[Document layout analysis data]

_ _ _ _ _

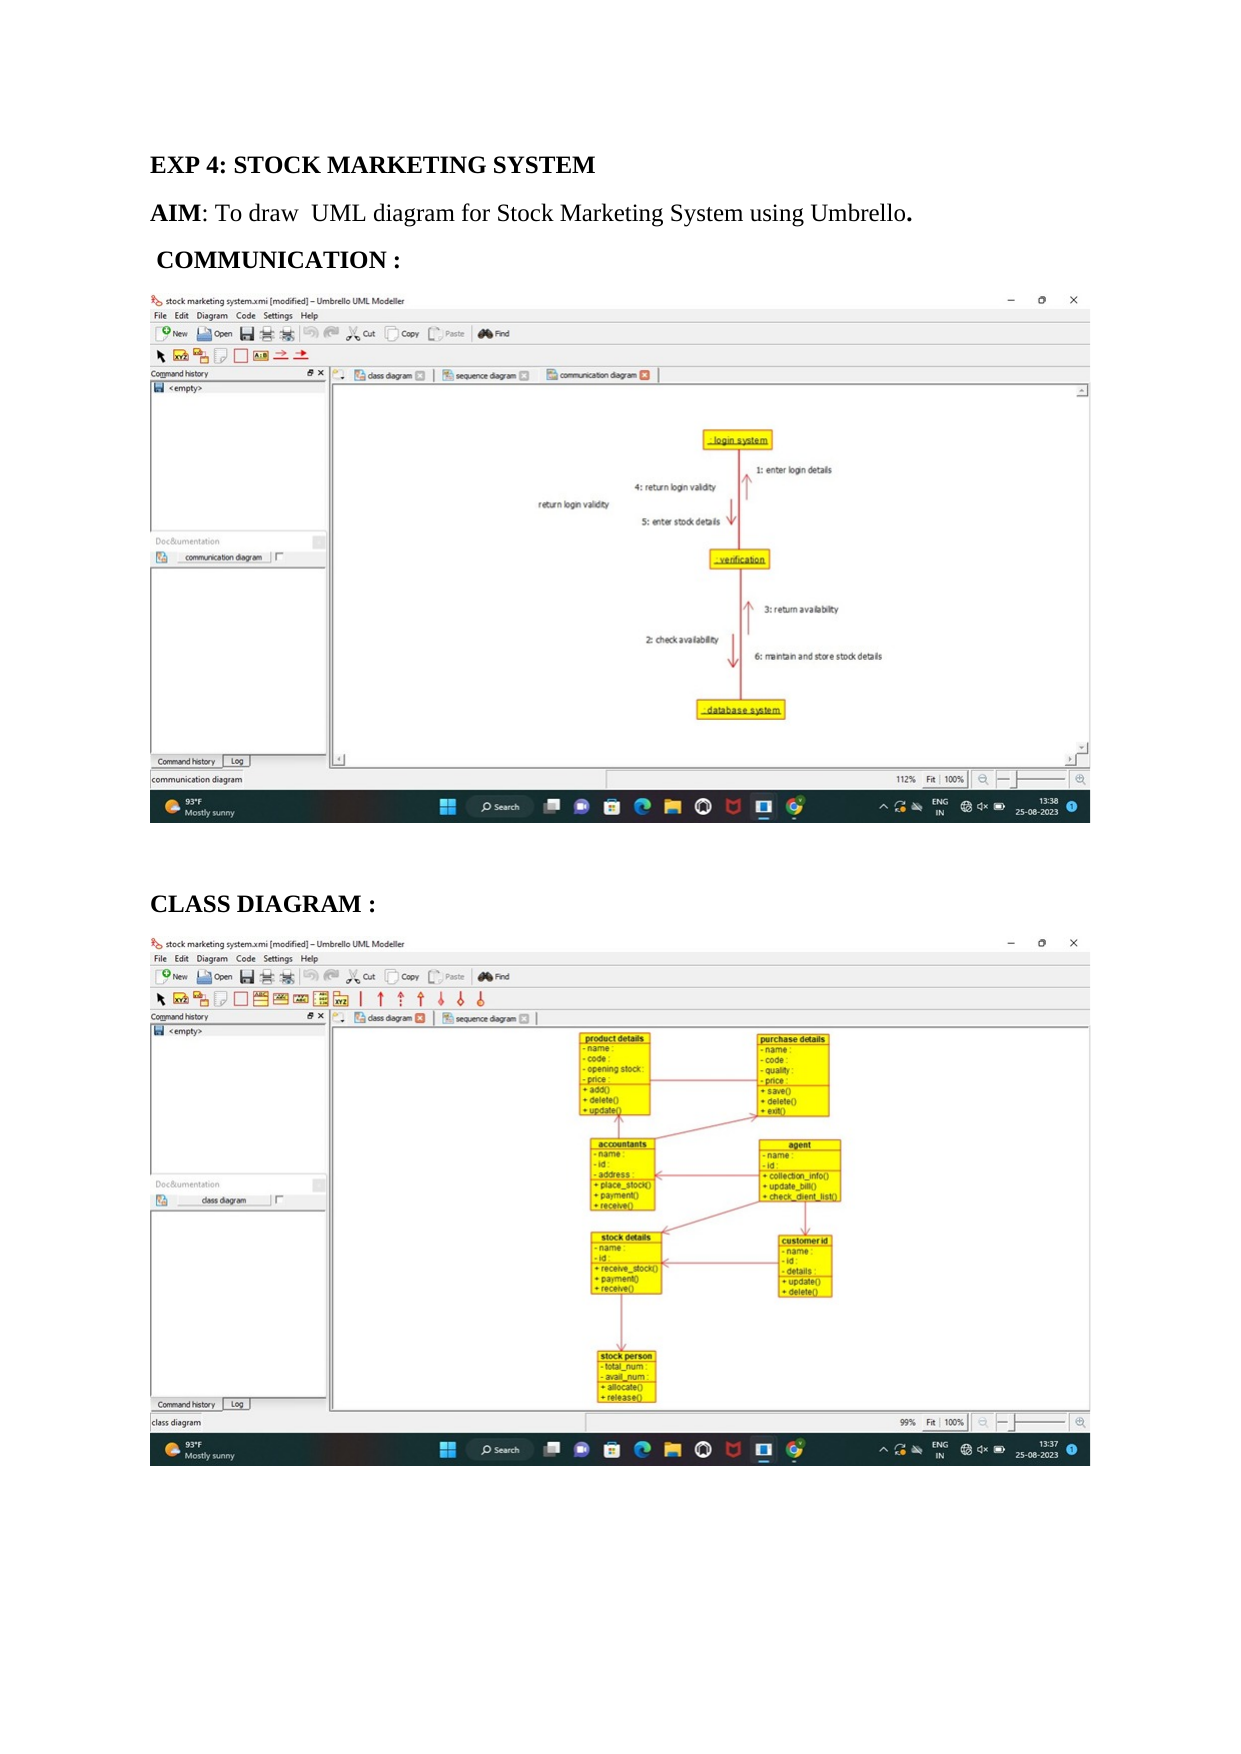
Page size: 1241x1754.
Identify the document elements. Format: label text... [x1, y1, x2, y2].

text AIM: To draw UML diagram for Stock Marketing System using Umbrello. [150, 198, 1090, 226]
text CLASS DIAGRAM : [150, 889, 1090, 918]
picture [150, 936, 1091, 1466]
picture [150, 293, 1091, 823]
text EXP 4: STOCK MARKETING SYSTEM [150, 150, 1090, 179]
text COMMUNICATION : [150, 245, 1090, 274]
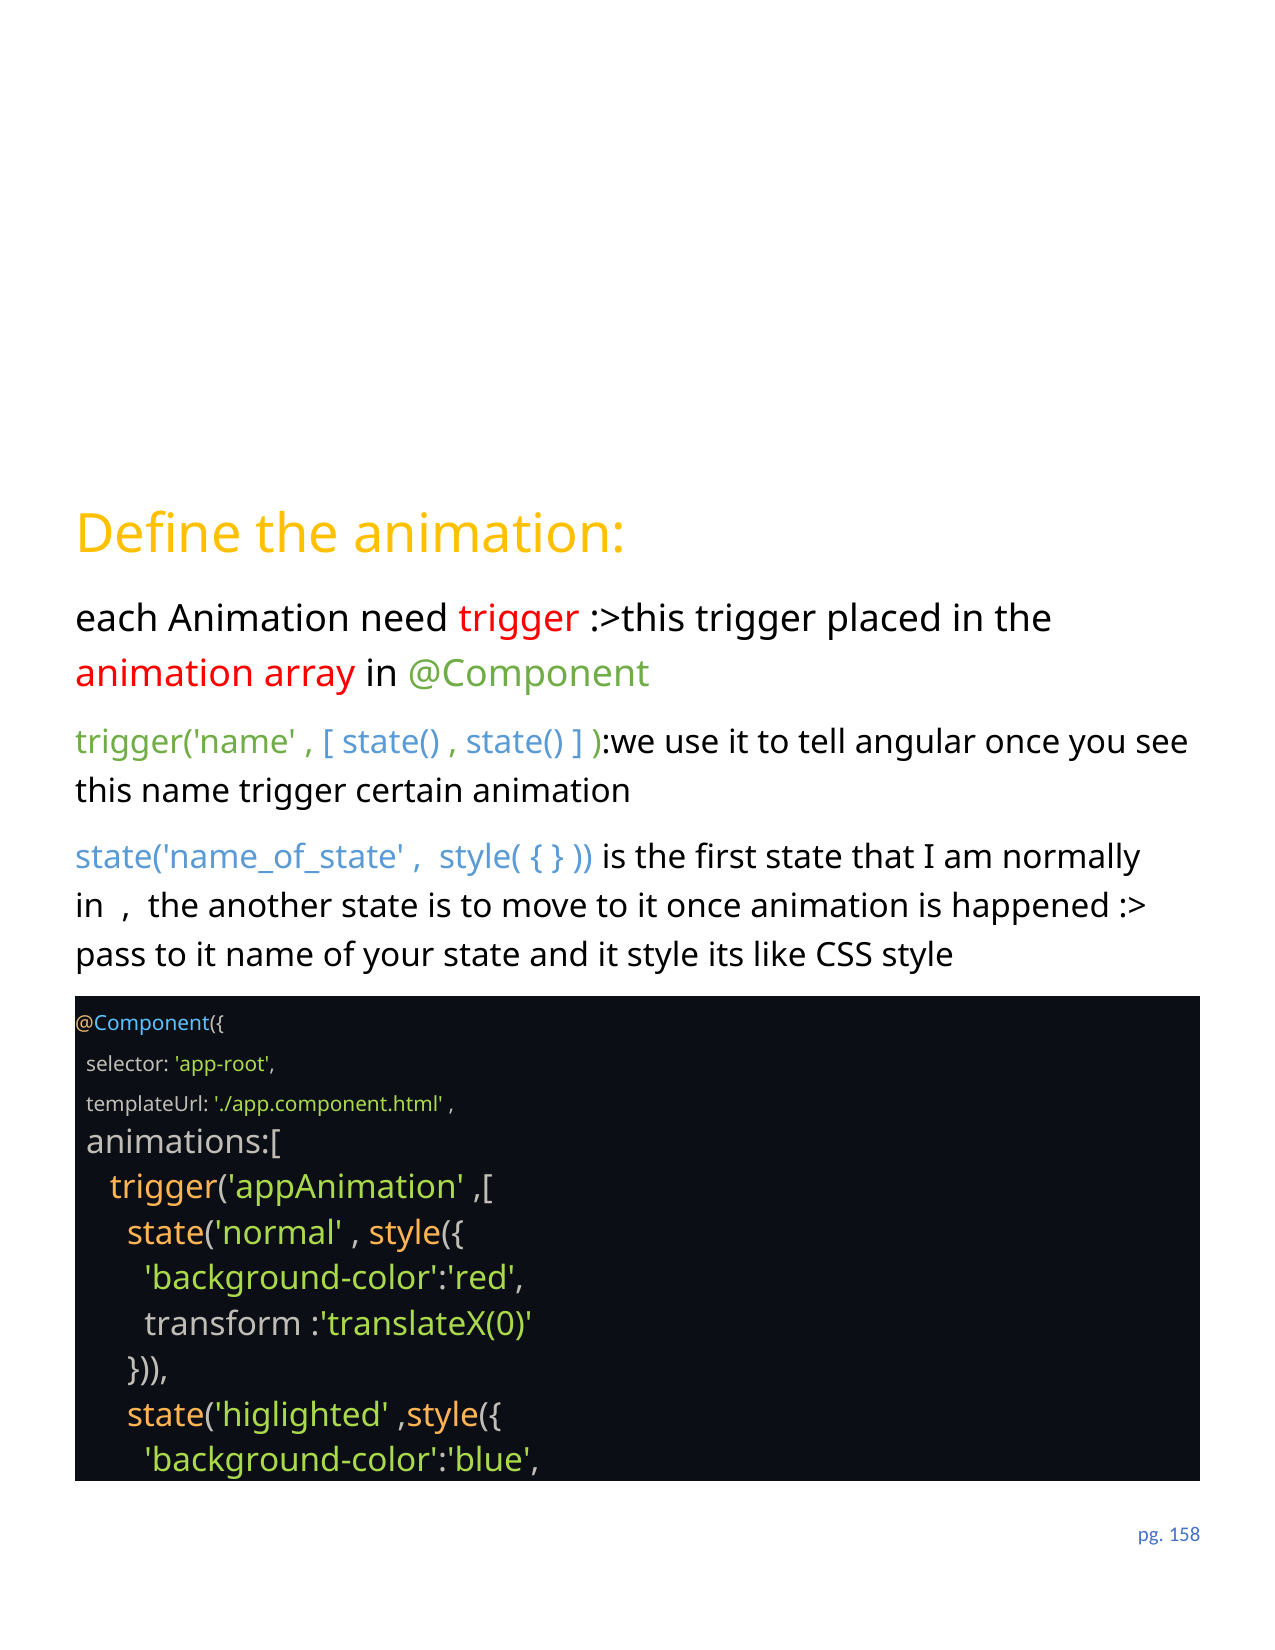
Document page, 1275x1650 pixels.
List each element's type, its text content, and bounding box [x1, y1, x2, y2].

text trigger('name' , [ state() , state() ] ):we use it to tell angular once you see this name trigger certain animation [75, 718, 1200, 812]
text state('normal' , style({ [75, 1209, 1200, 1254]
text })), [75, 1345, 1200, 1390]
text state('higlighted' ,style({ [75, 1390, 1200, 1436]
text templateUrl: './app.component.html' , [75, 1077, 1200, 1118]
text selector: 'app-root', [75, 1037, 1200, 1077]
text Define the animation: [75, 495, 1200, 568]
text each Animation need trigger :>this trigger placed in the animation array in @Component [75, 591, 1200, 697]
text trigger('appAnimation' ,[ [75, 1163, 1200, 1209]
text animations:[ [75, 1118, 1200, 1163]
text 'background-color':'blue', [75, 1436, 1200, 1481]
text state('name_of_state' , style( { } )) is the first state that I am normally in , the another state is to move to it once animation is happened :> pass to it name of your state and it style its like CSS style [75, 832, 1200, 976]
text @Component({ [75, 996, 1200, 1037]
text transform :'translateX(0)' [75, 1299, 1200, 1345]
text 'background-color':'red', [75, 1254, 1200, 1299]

_ _ _ _ _

§ **THE TASK**
Every line from the one with "Identify the document" through the one with "Document page, 1275x1650 pixels." is to be reproduced exactly as written above, and the pictures are to be dropped.

§ **WRITTEN ANSWER**
Identify the document elements. Format: label text... [x1, y1, x2, y2].

text AIM: To draw UML diagram for Stock Marketing System using Umbrello. [150, 198, 1090, 226]
text CLASS DIAGRAM : [150, 889, 1090, 918]
picture [150, 936, 1091, 1466]
picture [150, 293, 1091, 823]
text EXP 4: STOCK MARKETING SYSTEM [150, 150, 1090, 179]
text COMMUNICATION : [150, 245, 1090, 274]
Document page, 1275x1650 pixels.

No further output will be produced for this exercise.